Prospective cohort studies have shown inverse associations between fibre intake and CVD, possibly mediated by blood pressure (BP). However, little is known about the impact of types of fibre on BP. We examined cross-sectional associations with BP of total, insoluble and soluble fibre intakes. Data were used from the INTERnational study on MAcro/micronutrients and blood Pressure (INTERMAP) study, including 2195 men and women aged between 40 and 59 years from the USA. During four visits, eight BP, four 24 h dietary recalls and two 24 h urine samples were collected. Linear regression models adjusted for lifestyle and dietary confounders to estimate BP differences per 2 sd higher intakes of total and individual types of fibre were calculated. After multivariable adjustment, total fibre intake higher by 6·8 g/4184 kJ (6·8 g/1000 kcal) was associated with a 1·69 mmHg lower systolic blood pressure (SBP; 95% CI -2·97, -0·41) and attenuated to -1·01 mmHg (95% CI -2·35, 0·34) after adjustment for urinary K. Insoluble fibre intake higher by 4·6 g/4184 kJ (4·6 g/1000 kcal) was associated with a 1·81 mmHg lower SBP (95% CI -3·65, 0·04), additionally adjusted for soluble fibre and urinary K excretion, whereas soluble fibre was not associated with BP. Raw fruit was the main source of total and insoluble fibre, followed by whole grains and vegetables. In conclusion, higher intakes of fibre, especially insoluble, may contribute to lower BP, independent of nutrients associated with higher intakes of fibre-rich foods.

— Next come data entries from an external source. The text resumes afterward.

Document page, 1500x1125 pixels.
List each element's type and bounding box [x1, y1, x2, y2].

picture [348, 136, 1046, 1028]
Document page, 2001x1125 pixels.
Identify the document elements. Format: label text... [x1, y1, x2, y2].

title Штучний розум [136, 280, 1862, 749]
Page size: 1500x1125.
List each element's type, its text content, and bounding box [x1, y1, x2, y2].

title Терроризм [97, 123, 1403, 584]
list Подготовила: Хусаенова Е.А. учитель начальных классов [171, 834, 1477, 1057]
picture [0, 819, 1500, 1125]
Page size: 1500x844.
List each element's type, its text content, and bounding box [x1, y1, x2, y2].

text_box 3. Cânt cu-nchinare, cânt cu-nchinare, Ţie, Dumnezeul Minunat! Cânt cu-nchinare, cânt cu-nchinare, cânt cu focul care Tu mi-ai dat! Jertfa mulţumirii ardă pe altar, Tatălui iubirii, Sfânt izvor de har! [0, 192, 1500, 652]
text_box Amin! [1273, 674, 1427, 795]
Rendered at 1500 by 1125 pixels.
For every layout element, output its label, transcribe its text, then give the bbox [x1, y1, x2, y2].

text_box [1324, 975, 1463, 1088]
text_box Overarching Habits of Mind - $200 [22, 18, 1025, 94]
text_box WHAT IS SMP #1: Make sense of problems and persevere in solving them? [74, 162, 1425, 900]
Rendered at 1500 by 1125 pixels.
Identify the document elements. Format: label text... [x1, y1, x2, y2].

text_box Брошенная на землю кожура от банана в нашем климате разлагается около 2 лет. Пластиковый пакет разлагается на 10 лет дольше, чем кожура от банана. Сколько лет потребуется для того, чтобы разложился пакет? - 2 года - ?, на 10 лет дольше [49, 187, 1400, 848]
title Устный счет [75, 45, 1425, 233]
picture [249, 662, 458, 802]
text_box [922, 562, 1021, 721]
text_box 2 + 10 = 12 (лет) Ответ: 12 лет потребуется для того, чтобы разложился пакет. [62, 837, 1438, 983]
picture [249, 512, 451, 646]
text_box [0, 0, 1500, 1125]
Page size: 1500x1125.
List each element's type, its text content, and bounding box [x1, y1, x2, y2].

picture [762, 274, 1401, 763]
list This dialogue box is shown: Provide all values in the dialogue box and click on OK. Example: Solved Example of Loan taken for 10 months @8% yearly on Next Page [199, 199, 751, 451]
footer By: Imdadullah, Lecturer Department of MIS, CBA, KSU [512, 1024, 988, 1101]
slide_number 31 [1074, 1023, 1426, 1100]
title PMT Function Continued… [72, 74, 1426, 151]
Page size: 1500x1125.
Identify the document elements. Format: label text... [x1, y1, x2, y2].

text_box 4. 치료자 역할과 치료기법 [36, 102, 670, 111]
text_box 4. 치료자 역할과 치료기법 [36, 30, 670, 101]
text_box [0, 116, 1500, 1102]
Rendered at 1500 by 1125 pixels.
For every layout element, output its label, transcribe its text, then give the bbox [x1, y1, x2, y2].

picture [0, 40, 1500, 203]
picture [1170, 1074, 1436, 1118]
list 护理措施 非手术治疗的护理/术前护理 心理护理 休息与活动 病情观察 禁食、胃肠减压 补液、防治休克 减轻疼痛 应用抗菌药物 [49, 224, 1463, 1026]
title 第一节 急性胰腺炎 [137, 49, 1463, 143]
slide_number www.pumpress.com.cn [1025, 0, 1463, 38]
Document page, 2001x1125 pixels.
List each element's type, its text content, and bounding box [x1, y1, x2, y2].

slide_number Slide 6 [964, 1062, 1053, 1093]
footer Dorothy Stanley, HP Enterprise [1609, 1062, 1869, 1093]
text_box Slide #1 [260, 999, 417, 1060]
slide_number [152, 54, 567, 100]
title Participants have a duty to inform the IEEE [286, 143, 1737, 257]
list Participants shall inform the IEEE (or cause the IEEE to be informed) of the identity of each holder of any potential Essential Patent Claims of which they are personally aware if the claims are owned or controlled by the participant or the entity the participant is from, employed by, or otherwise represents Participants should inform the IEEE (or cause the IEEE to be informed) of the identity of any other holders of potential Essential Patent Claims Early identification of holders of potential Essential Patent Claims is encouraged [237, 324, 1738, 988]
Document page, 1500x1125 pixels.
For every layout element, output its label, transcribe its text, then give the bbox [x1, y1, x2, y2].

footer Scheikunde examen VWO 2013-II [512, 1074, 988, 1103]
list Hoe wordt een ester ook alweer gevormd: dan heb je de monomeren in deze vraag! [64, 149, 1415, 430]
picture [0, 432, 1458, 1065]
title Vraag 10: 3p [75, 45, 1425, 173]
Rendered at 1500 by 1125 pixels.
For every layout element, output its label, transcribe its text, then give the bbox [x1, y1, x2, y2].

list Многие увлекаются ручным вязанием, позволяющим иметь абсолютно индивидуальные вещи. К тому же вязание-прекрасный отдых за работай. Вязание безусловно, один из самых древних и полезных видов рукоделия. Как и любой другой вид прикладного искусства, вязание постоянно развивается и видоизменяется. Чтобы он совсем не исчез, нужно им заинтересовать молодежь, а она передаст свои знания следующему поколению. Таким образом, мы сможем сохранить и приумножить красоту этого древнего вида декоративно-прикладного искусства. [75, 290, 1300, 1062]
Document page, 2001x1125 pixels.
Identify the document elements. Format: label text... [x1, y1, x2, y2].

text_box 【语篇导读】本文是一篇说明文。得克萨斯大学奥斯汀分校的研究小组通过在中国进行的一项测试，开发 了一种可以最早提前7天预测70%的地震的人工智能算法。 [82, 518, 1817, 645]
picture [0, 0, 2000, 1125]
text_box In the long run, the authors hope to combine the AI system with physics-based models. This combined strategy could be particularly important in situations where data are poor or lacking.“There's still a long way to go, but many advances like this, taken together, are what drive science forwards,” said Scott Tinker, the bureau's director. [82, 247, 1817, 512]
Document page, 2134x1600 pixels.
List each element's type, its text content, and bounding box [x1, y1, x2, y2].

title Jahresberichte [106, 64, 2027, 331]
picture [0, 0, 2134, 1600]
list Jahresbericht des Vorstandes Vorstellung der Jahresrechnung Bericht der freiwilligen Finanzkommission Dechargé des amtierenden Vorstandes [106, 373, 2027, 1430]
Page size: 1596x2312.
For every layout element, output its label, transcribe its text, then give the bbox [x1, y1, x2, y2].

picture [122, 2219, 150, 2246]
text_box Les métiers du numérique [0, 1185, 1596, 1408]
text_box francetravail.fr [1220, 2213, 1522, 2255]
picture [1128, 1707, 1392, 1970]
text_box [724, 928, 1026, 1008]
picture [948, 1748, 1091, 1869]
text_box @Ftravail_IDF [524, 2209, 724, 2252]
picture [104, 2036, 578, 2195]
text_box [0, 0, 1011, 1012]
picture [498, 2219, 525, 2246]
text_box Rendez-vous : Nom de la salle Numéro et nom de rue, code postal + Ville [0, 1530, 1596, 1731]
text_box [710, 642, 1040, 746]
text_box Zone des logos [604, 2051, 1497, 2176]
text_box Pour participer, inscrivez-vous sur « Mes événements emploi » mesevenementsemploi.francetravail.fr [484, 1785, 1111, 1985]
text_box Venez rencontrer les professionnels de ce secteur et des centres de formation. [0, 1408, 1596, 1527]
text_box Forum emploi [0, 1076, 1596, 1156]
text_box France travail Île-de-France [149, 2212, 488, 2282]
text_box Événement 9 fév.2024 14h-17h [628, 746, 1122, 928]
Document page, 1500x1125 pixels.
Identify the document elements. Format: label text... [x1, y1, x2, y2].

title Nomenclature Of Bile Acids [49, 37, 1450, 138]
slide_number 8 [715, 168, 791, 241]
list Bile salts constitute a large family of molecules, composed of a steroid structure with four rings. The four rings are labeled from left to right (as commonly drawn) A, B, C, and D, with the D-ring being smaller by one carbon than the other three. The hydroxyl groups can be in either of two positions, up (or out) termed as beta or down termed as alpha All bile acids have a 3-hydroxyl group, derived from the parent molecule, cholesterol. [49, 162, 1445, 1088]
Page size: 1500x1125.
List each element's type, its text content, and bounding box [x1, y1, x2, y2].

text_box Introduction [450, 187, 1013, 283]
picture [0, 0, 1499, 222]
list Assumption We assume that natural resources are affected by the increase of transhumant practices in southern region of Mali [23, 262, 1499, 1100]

前瞻性队列研究表明,纤维摄入量与心血管疾病(CVD)之间存在负相关,可能是通过血压(BP)介导的。然而,关于不同类型纤维对血压的影响知之甚少。我们研究了总纤维、不溶性纤维和可溶性纤维摄入量与血压的横断面关联。数据来自国际宏量/微量营养素与血压研究(INTERMAP),包括来自美国的2195名年龄在40至59岁之间的男性和女性。在四次访视期间,收集了八次血压测量值、四次24小时饮食回忆和两次24小时尿液样本。计算了调整生活方式和饮食混杂因素后的线性回归模型,以估计每增加2个标准差的总纤维和各类型纤维摄入量时的血压差异。经过多变量调整后,总纤维摄入量每增加6.8克/4184千焦(6.8克/1000千卡),收缩压(SBP)降低1.69毫米汞柱(95%可信区间-2.97,-0.41),在调整尿钾后减弱至-1.01毫米汞柱(95%可信区间-2.35,0.34)。不溶性纤维摄入量每增加4.6克/4184千焦(4.6克/1000千卡),SBP降低1.81毫米汞柱(95%可信区间-3.65,0.04),进一步调整了可溶性纤维和尿钾排泄,而可溶性纤维与血压无关。生水果是总纤维和不溶性纤维的主要来源,其次是全谷物和蔬菜。总之,较高的纤维摄入量,尤其是不溶性纤维,可能有助于降低血压,独立于与高纤维食物摄入量相关的营养素。